*EXERCISE INPUT:*
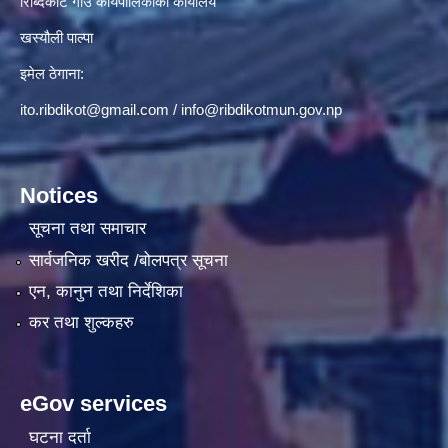
रिब्दिकोट गाउँ कार्यपालिकाको कार्यालय
खस्यौली पाल्पा
इमेल ठेगाना:
ito.ribdikot@gmail.com
/
info@ribdikotmun.gov.np
Notices
सूचना तथा समाचार
सार्वजनिक खरीद /बोलपत्र सूचना
एन, कानुन तथा निर्देशिका
कर तथा शुल्कहरु
eGov services
घटना दर्ता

*PROBLEM DESCRIPTION:* Write out again every line above exactly as given; the pictures do not belong in the copy.

*TASK OUTPUT:*
रिब्दिकोट गाउँ कार्यपालिकाको कार्यालय
खस्यौली पाल्पा
इमेल ठेगाना:
ito.ribdikot@gmail.com
/
info@ribdikotmun.gov.np
Notices
सूचना तथा समाचार
सार्वजनिक खरीद /बोलपत्र सूचना
एन, कानुन तथा निर्देशिका
कर तथा शुल्कहरु
eGov services
घटना दर्ता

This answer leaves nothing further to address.